By Jared Powell
Jared Powell is a senior from Canton, Mississippi
majoring in English and Religious Studies
If you follow college football, like most folks around here do, then you’ve surely heard a thing or two about the Oregon Ducks. Oregon has carved their place as one of the most successful college teams of the past five years with an imagined rivalry with the Tide (“We want Bama” anyone?), but they also make waves week in and week out with their jersey designs. The Ducks have been known to sport bright neon green and yellow getups in games past, but the designs for the October 10th matchup against Washington State branch off in a new direction—the overt creation of an origins narrative.
If you haven’t yet seen the jersey designs, check out the above tweet from “the official Twitter account of University of Oregon Athletics.” If we take a look at the details of the uniform, we can see Oregon and Nike working together to weave a particular origins narrative, which serves a particular purpose for the future. To start, Nike is calling this uniform the “Oregon Pioneers” look and it prominently features allusions to a narrative of American exploration in the region. The helmet logo shows the Oregon duck mascot alongside Lewis and Clark, all pointing off in the distance. The jerseys and helmet have topographical maps of the state and the Oregon Trail printed on them, with each jersey highlighting a unique area. There are several other specific features, which one can read here if interested, but they all work towards the same goal, aptly summed in the pictured tweet. The jerseys call the players, coaches, fans, and students to build on the image of the trailblazing Lewis and Clark and the brave souls that traveled the dangerous Oregon Trail and use such images as the guiding light to a successful football season. Seems pretty cool, but how about the other pasts that are left out? After all, human history in Oregon doesn’t begin with Lewis and Clark, just like the history of the continent we now call North America doesn’t begin with Christopher Columbus or the Mayflower. Notice that the jerseys don’t tell the stories of the Native Americans in the region, for instance.

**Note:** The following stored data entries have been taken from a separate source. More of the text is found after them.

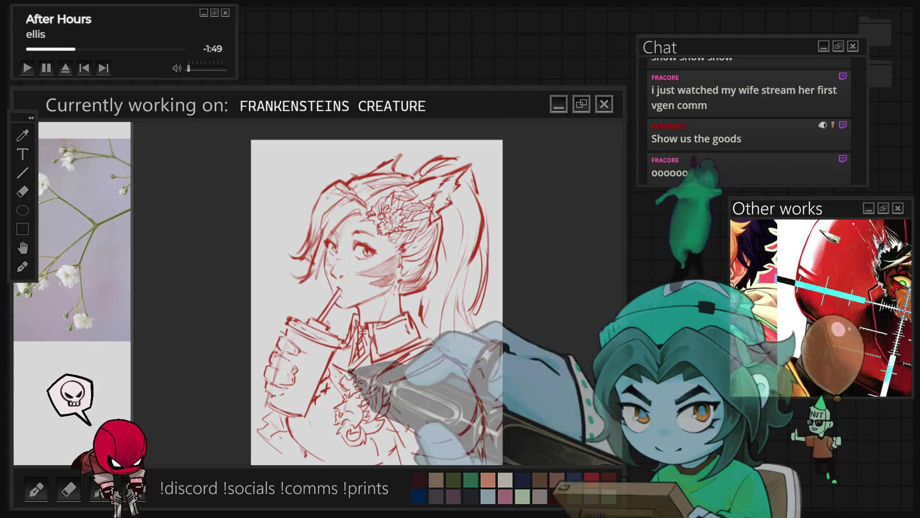
key("ctrl+plus")
key("ctrl+plus")
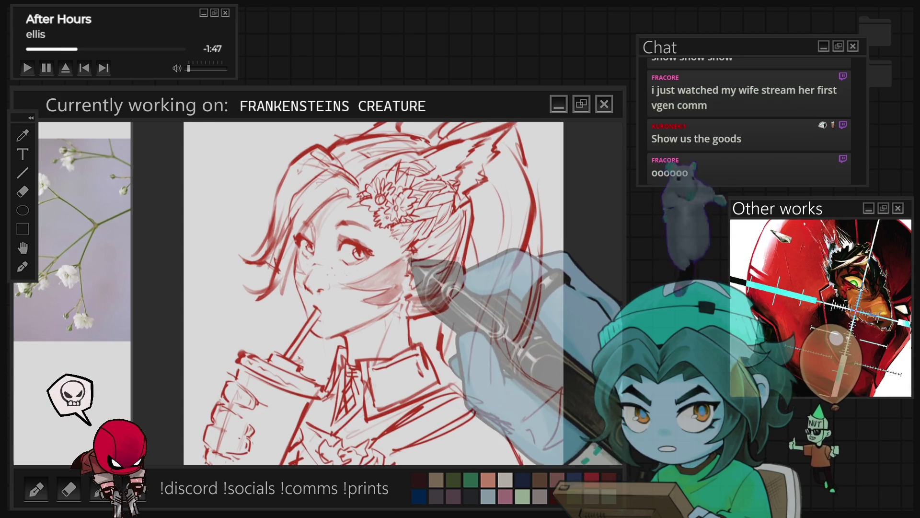
key("ctrl+minus")
key("ctrl+plus")
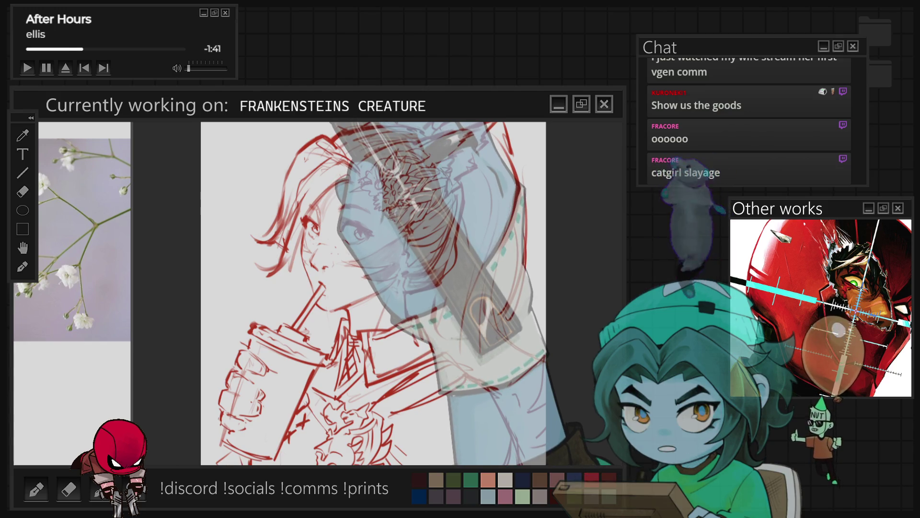
key("ctrl+Tab")
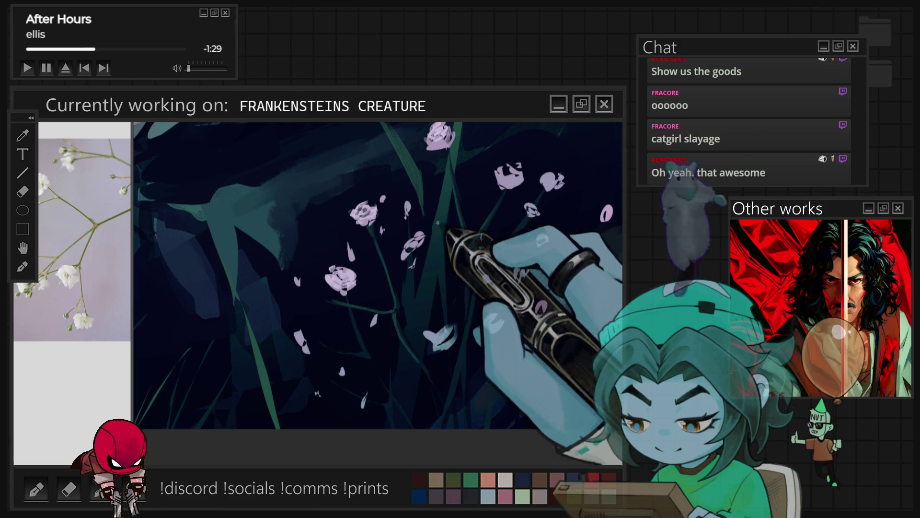
scroll(438, 223, "up", 3)
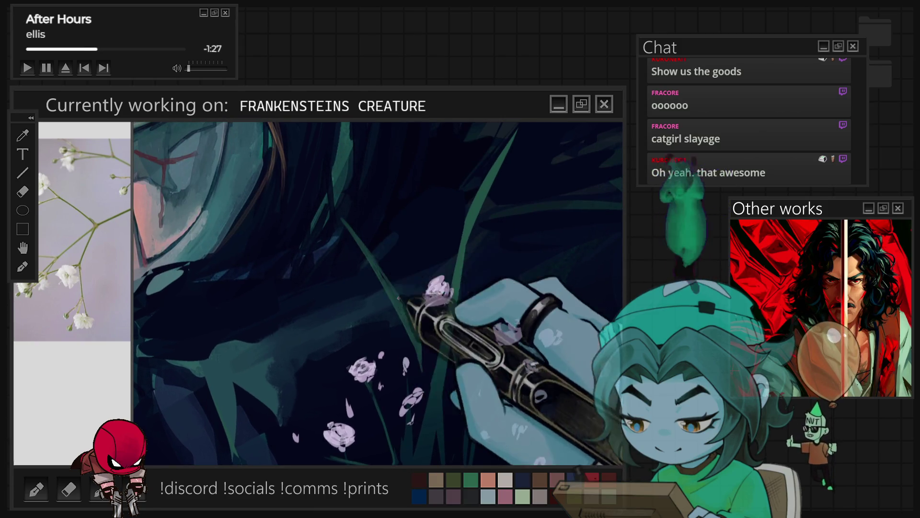
scroll(449, 267, "down", 3)
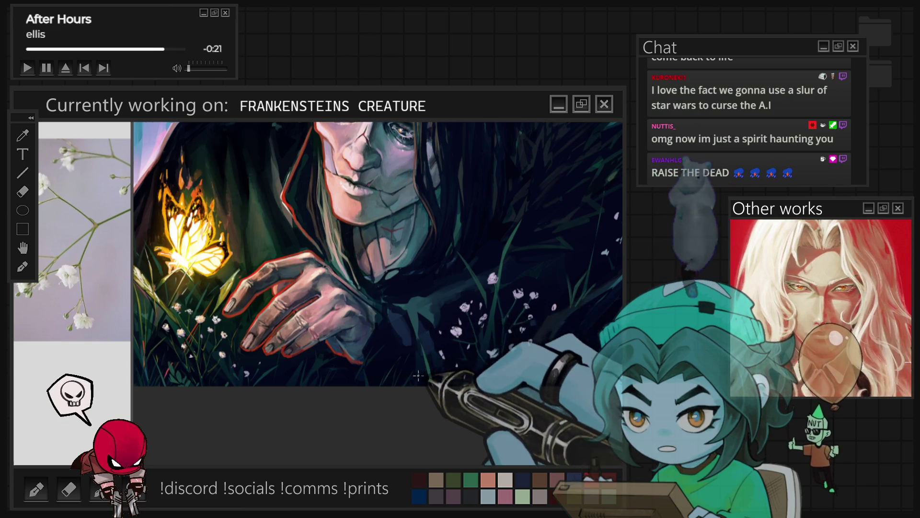
key("ctrl+0")
scroll(415, 373, "up", 5)
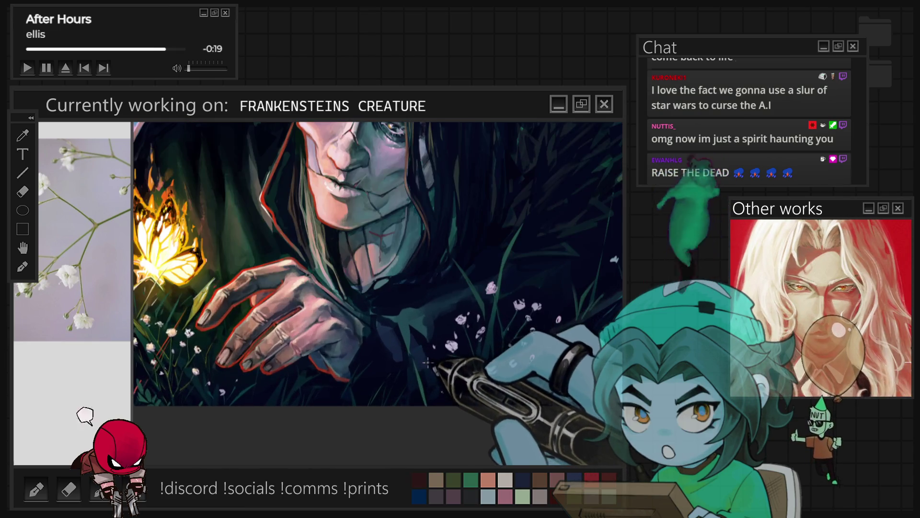
scroll(413, 364, "up", 4)
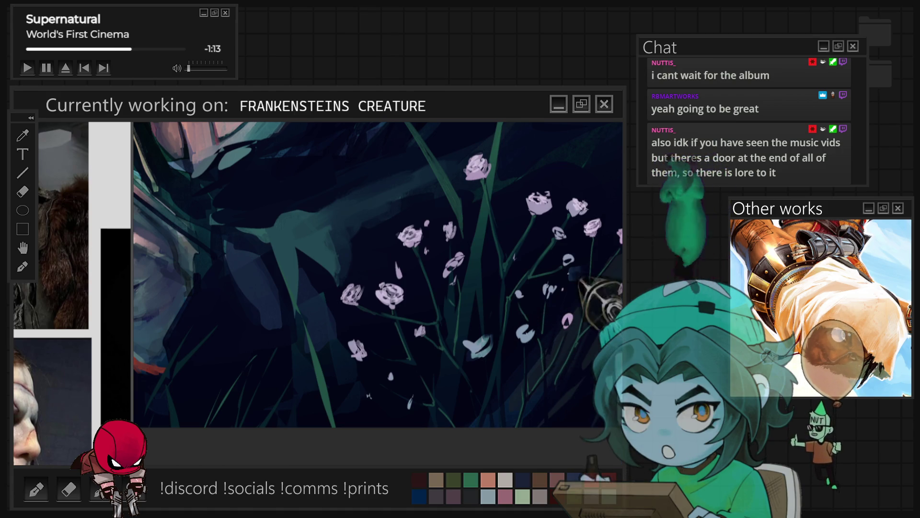
Fit the whole flower-dotted painting in view to review it, then switch to a blank canvas
scroll(516, 378, "down", 5)
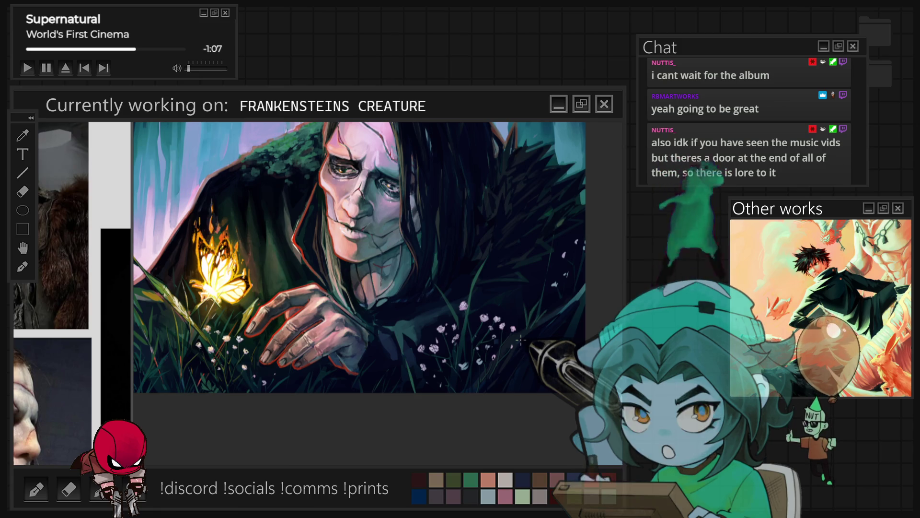
scroll(521, 340, "up", 3)
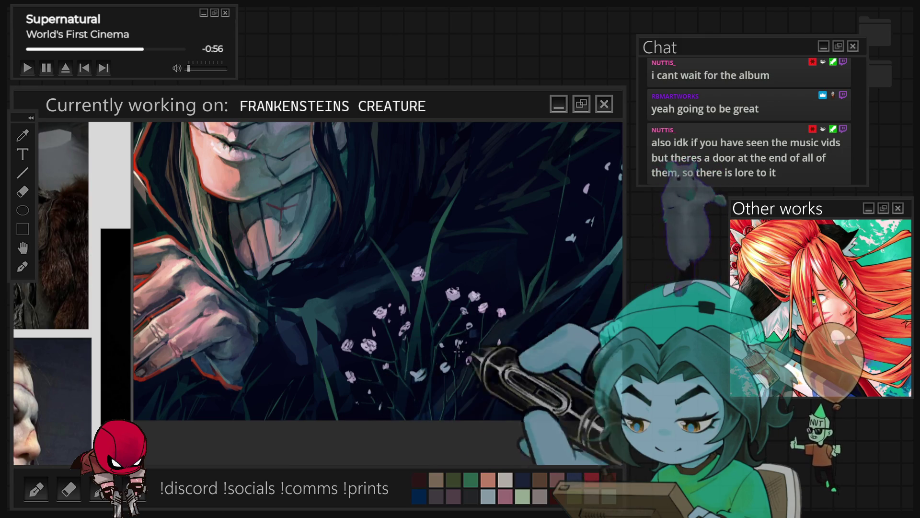
key("ctrl+0")
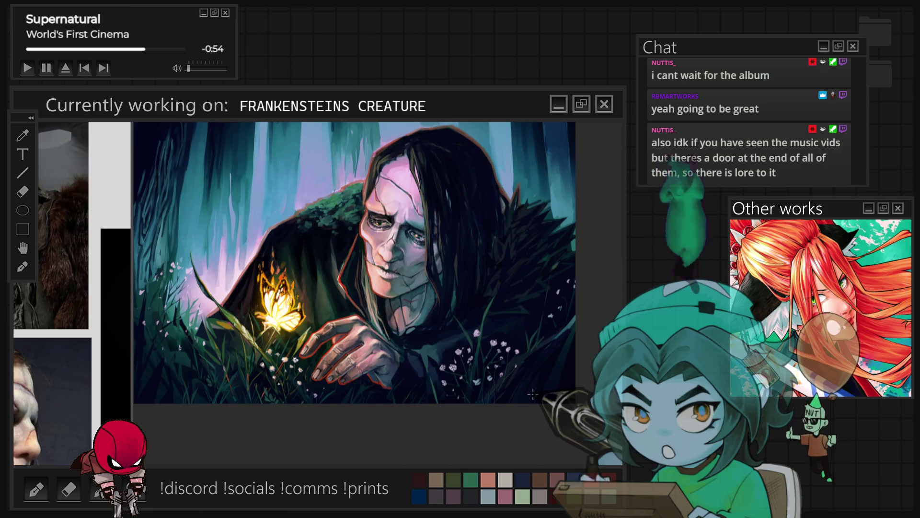
scroll(532, 394, "up", 5)
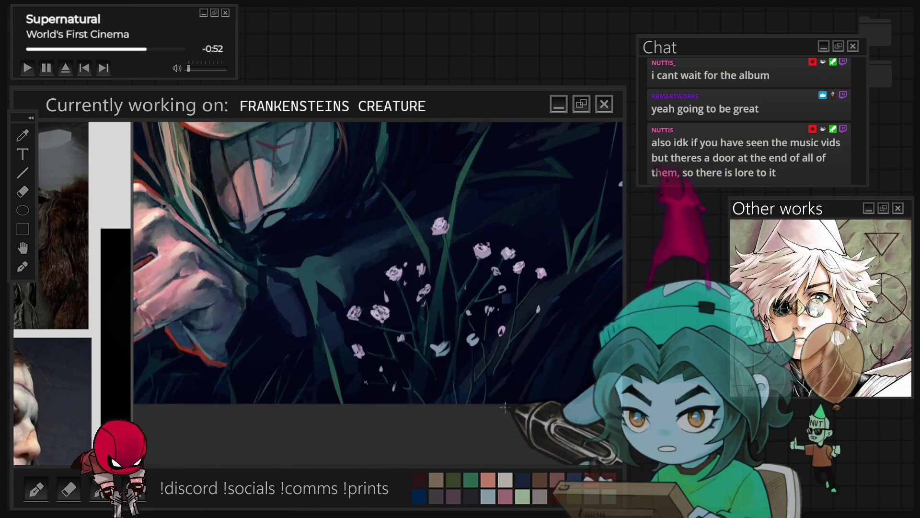
scroll(506, 407, "up", 2)
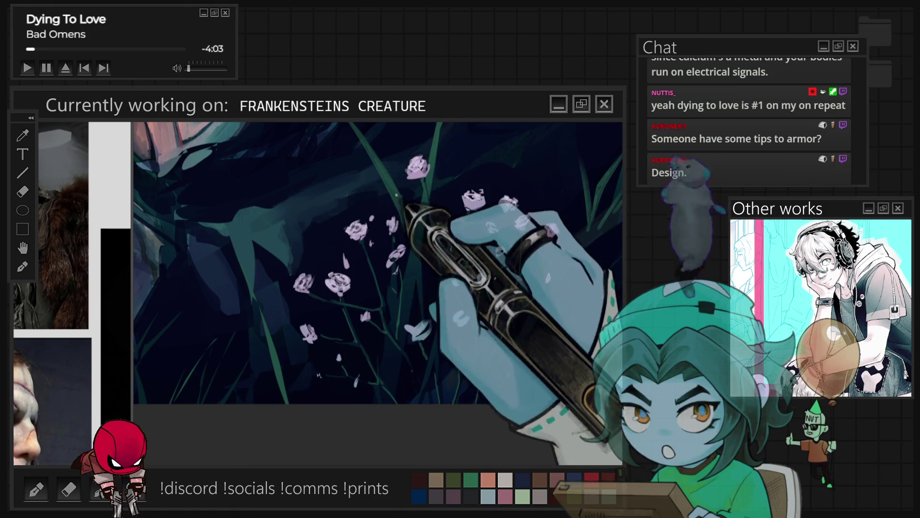
scroll(407, 355, "down", 5)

Of course, there are other teams that do choose to use the narratives, or at least a perceived narrative, of Native American origins as their inspiration. There’s the Florida State Seminoles, the Atlanta Braves, and who could forget the controversial Washington Redskins. But even much simpler logos and jersey ensembles can tell a narrative. For instance our beloved Tide rarely branches from the tried and true red shirt and white pants for home games. Why? Well, because it’s “tradition.” Quite clearly there’s more than just colors and clothes at play in these jerseys; there’s an origins narrative weaved into each thread.